Owing these big differences in varna and jAti, the term caste is not only inaccurate to describe them, it is also a confusing term — it is always unclear whether the term is being used to refer to varna or jati. Since only varna is in religious texts, clearly defined in non-discriminatory, non-hierarchical language, it also wrongly associates caste with the Hindu religion. Mapping jAti or last-names to varna has no religious basis either.

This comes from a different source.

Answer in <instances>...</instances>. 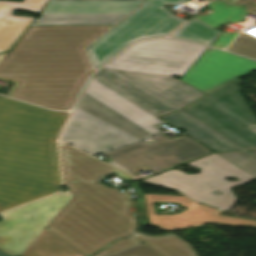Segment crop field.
I'll return each instance as SVG.
<instances>
[{"label":"crop field","instance_id":"obj_6","mask_svg":"<svg viewBox=\"0 0 256 256\" xmlns=\"http://www.w3.org/2000/svg\"><path fill=\"white\" fill-rule=\"evenodd\" d=\"M187 0H147L89 48L95 67H100L128 44L147 37L166 36L184 20L164 8Z\"/></svg>","mask_w":256,"mask_h":256},{"label":"crop field","instance_id":"obj_20","mask_svg":"<svg viewBox=\"0 0 256 256\" xmlns=\"http://www.w3.org/2000/svg\"><path fill=\"white\" fill-rule=\"evenodd\" d=\"M235 165L256 177V159L244 152L218 153Z\"/></svg>","mask_w":256,"mask_h":256},{"label":"crop field","instance_id":"obj_21","mask_svg":"<svg viewBox=\"0 0 256 256\" xmlns=\"http://www.w3.org/2000/svg\"><path fill=\"white\" fill-rule=\"evenodd\" d=\"M26 66V63L5 58L0 64V80L14 83Z\"/></svg>","mask_w":256,"mask_h":256},{"label":"crop field","instance_id":"obj_10","mask_svg":"<svg viewBox=\"0 0 256 256\" xmlns=\"http://www.w3.org/2000/svg\"><path fill=\"white\" fill-rule=\"evenodd\" d=\"M152 139L155 142H140L104 155L130 171L144 165L165 170L213 152L189 137L171 140L160 135Z\"/></svg>","mask_w":256,"mask_h":256},{"label":"crop field","instance_id":"obj_12","mask_svg":"<svg viewBox=\"0 0 256 256\" xmlns=\"http://www.w3.org/2000/svg\"><path fill=\"white\" fill-rule=\"evenodd\" d=\"M178 109L188 105L204 93L168 76L119 71Z\"/></svg>","mask_w":256,"mask_h":256},{"label":"crop field","instance_id":"obj_17","mask_svg":"<svg viewBox=\"0 0 256 256\" xmlns=\"http://www.w3.org/2000/svg\"><path fill=\"white\" fill-rule=\"evenodd\" d=\"M160 118L177 128L186 130L188 135L215 152L240 150L180 111Z\"/></svg>","mask_w":256,"mask_h":256},{"label":"crop field","instance_id":"obj_18","mask_svg":"<svg viewBox=\"0 0 256 256\" xmlns=\"http://www.w3.org/2000/svg\"><path fill=\"white\" fill-rule=\"evenodd\" d=\"M45 229L21 256H85Z\"/></svg>","mask_w":256,"mask_h":256},{"label":"crop field","instance_id":"obj_30","mask_svg":"<svg viewBox=\"0 0 256 256\" xmlns=\"http://www.w3.org/2000/svg\"><path fill=\"white\" fill-rule=\"evenodd\" d=\"M6 53H7V52H4V53L0 54V63H1V61L3 60L4 56L6 55Z\"/></svg>","mask_w":256,"mask_h":256},{"label":"crop field","instance_id":"obj_4","mask_svg":"<svg viewBox=\"0 0 256 256\" xmlns=\"http://www.w3.org/2000/svg\"><path fill=\"white\" fill-rule=\"evenodd\" d=\"M5 98L0 97V173L60 184L55 140L68 113Z\"/></svg>","mask_w":256,"mask_h":256},{"label":"crop field","instance_id":"obj_22","mask_svg":"<svg viewBox=\"0 0 256 256\" xmlns=\"http://www.w3.org/2000/svg\"><path fill=\"white\" fill-rule=\"evenodd\" d=\"M243 0H240L236 6L227 5L221 0H214L208 6L213 10L209 16L225 23L234 12L241 6Z\"/></svg>","mask_w":256,"mask_h":256},{"label":"crop field","instance_id":"obj_7","mask_svg":"<svg viewBox=\"0 0 256 256\" xmlns=\"http://www.w3.org/2000/svg\"><path fill=\"white\" fill-rule=\"evenodd\" d=\"M207 47L170 39L132 45L104 68L181 77Z\"/></svg>","mask_w":256,"mask_h":256},{"label":"crop field","instance_id":"obj_27","mask_svg":"<svg viewBox=\"0 0 256 256\" xmlns=\"http://www.w3.org/2000/svg\"><path fill=\"white\" fill-rule=\"evenodd\" d=\"M239 32H235L233 35L224 32L213 44L212 46L225 48L238 34Z\"/></svg>","mask_w":256,"mask_h":256},{"label":"crop field","instance_id":"obj_19","mask_svg":"<svg viewBox=\"0 0 256 256\" xmlns=\"http://www.w3.org/2000/svg\"><path fill=\"white\" fill-rule=\"evenodd\" d=\"M222 32L192 18L170 37L193 40L210 45Z\"/></svg>","mask_w":256,"mask_h":256},{"label":"crop field","instance_id":"obj_23","mask_svg":"<svg viewBox=\"0 0 256 256\" xmlns=\"http://www.w3.org/2000/svg\"><path fill=\"white\" fill-rule=\"evenodd\" d=\"M228 50L256 58V39L241 34Z\"/></svg>","mask_w":256,"mask_h":256},{"label":"crop field","instance_id":"obj_29","mask_svg":"<svg viewBox=\"0 0 256 256\" xmlns=\"http://www.w3.org/2000/svg\"><path fill=\"white\" fill-rule=\"evenodd\" d=\"M106 163H108V164H110V165H113V166H115V167H117V168H119V169H121V170H123V171H125V172H127V173H129L128 171H126L125 169H123L122 167H120L119 165H117L116 163H114L113 161H108V162H106ZM129 174H131V173H129ZM131 175H133V174H131ZM134 176V175H133Z\"/></svg>","mask_w":256,"mask_h":256},{"label":"crop field","instance_id":"obj_14","mask_svg":"<svg viewBox=\"0 0 256 256\" xmlns=\"http://www.w3.org/2000/svg\"><path fill=\"white\" fill-rule=\"evenodd\" d=\"M58 184L0 174V211L57 192Z\"/></svg>","mask_w":256,"mask_h":256},{"label":"crop field","instance_id":"obj_26","mask_svg":"<svg viewBox=\"0 0 256 256\" xmlns=\"http://www.w3.org/2000/svg\"><path fill=\"white\" fill-rule=\"evenodd\" d=\"M254 6L246 1L243 6L235 13V15L229 20L230 22L241 21Z\"/></svg>","mask_w":256,"mask_h":256},{"label":"crop field","instance_id":"obj_32","mask_svg":"<svg viewBox=\"0 0 256 256\" xmlns=\"http://www.w3.org/2000/svg\"><path fill=\"white\" fill-rule=\"evenodd\" d=\"M248 153H250V154L256 156V151H254V152H248Z\"/></svg>","mask_w":256,"mask_h":256},{"label":"crop field","instance_id":"obj_24","mask_svg":"<svg viewBox=\"0 0 256 256\" xmlns=\"http://www.w3.org/2000/svg\"><path fill=\"white\" fill-rule=\"evenodd\" d=\"M108 256H160L145 244H140L129 249Z\"/></svg>","mask_w":256,"mask_h":256},{"label":"crop field","instance_id":"obj_2","mask_svg":"<svg viewBox=\"0 0 256 256\" xmlns=\"http://www.w3.org/2000/svg\"><path fill=\"white\" fill-rule=\"evenodd\" d=\"M109 27H29L6 56L29 63L6 95L55 110L71 108L93 71L83 49Z\"/></svg>","mask_w":256,"mask_h":256},{"label":"crop field","instance_id":"obj_1","mask_svg":"<svg viewBox=\"0 0 256 256\" xmlns=\"http://www.w3.org/2000/svg\"><path fill=\"white\" fill-rule=\"evenodd\" d=\"M64 186L74 197L46 227L86 256L138 230L130 194L100 182L110 174L132 178L59 142Z\"/></svg>","mask_w":256,"mask_h":256},{"label":"crop field","instance_id":"obj_16","mask_svg":"<svg viewBox=\"0 0 256 256\" xmlns=\"http://www.w3.org/2000/svg\"><path fill=\"white\" fill-rule=\"evenodd\" d=\"M134 237L143 241L147 246L152 248L161 256H197L188 243L173 233L163 236H147L142 232L134 234ZM140 244L133 237L118 240L117 242L107 246L103 251L94 256H105L107 254Z\"/></svg>","mask_w":256,"mask_h":256},{"label":"crop field","instance_id":"obj_8","mask_svg":"<svg viewBox=\"0 0 256 256\" xmlns=\"http://www.w3.org/2000/svg\"><path fill=\"white\" fill-rule=\"evenodd\" d=\"M72 197L67 190L0 214V248L20 256Z\"/></svg>","mask_w":256,"mask_h":256},{"label":"crop field","instance_id":"obj_5","mask_svg":"<svg viewBox=\"0 0 256 256\" xmlns=\"http://www.w3.org/2000/svg\"><path fill=\"white\" fill-rule=\"evenodd\" d=\"M244 150H256V119L239 96L238 80L181 110Z\"/></svg>","mask_w":256,"mask_h":256},{"label":"crop field","instance_id":"obj_25","mask_svg":"<svg viewBox=\"0 0 256 256\" xmlns=\"http://www.w3.org/2000/svg\"><path fill=\"white\" fill-rule=\"evenodd\" d=\"M132 185L138 190V201H139L141 225H148L147 221H146L147 213H146L145 201H144L142 188L138 186L137 182L133 183Z\"/></svg>","mask_w":256,"mask_h":256},{"label":"crop field","instance_id":"obj_13","mask_svg":"<svg viewBox=\"0 0 256 256\" xmlns=\"http://www.w3.org/2000/svg\"><path fill=\"white\" fill-rule=\"evenodd\" d=\"M48 0L0 1V52L9 50L33 20L11 15L15 9L40 13Z\"/></svg>","mask_w":256,"mask_h":256},{"label":"crop field","instance_id":"obj_28","mask_svg":"<svg viewBox=\"0 0 256 256\" xmlns=\"http://www.w3.org/2000/svg\"><path fill=\"white\" fill-rule=\"evenodd\" d=\"M194 18L213 26L214 28L222 24V23H219V22L209 18L208 16L196 15Z\"/></svg>","mask_w":256,"mask_h":256},{"label":"crop field","instance_id":"obj_15","mask_svg":"<svg viewBox=\"0 0 256 256\" xmlns=\"http://www.w3.org/2000/svg\"><path fill=\"white\" fill-rule=\"evenodd\" d=\"M93 77L130 98L157 116L177 111L163 100L115 71L100 70Z\"/></svg>","mask_w":256,"mask_h":256},{"label":"crop field","instance_id":"obj_31","mask_svg":"<svg viewBox=\"0 0 256 256\" xmlns=\"http://www.w3.org/2000/svg\"><path fill=\"white\" fill-rule=\"evenodd\" d=\"M0 256H10V255H8V254H6V253L0 251Z\"/></svg>","mask_w":256,"mask_h":256},{"label":"crop field","instance_id":"obj_11","mask_svg":"<svg viewBox=\"0 0 256 256\" xmlns=\"http://www.w3.org/2000/svg\"><path fill=\"white\" fill-rule=\"evenodd\" d=\"M254 70L255 61L209 48L181 80L207 93Z\"/></svg>","mask_w":256,"mask_h":256},{"label":"crop field","instance_id":"obj_3","mask_svg":"<svg viewBox=\"0 0 256 256\" xmlns=\"http://www.w3.org/2000/svg\"><path fill=\"white\" fill-rule=\"evenodd\" d=\"M165 122L91 77L60 139L96 155L160 134Z\"/></svg>","mask_w":256,"mask_h":256},{"label":"crop field","instance_id":"obj_9","mask_svg":"<svg viewBox=\"0 0 256 256\" xmlns=\"http://www.w3.org/2000/svg\"><path fill=\"white\" fill-rule=\"evenodd\" d=\"M142 1L49 0L31 26L113 25Z\"/></svg>","mask_w":256,"mask_h":256}]
</instances>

The state of California has been a pioneer in leading progressive change for humanity. Starting from civil rights movement in the 1960s, no-fault divorce in the 1970s, all the way to LGBT rights in the new millennium, the state has drove change that has shaped the whole country. However, the state still moves at snail’s pace in decades, rather than silicon valley Internet speed when it comes to understanding Hindu perspectives — learning right would actually help rather than hurt humanity. Just when the education department began to see reason and correct some of the colonial views on Ancient India and Hinduism in its history framework, the fair employment department embarks on another misadventure based on misinformation and confusion about Hindu religious texts, Hindu (or Indian) civilization, and Hindu (or Indian) society’s socioeconomic evolution.

The state’s intent towards fixing workplace discrimination may be commendable, but the approach in wrongly attributing to Hindu religious origin towards this purpose is condemnable. Such an approach would be intellectually dishonest, regressive and counter-productive in the long run — a good time to recall history and rethink what happened to the western world with fake Aryan race theory! In Vedic parlance, dharmO rakshati rakshitah — a value system protects those who nurture it.

The Hindu American Foundation has rightly filed a motion to intervene in the case, in my opinion.

matirmama means ‘my opinion’ in Sanskrit. My opinions to influence open minds — together we drive the highest values.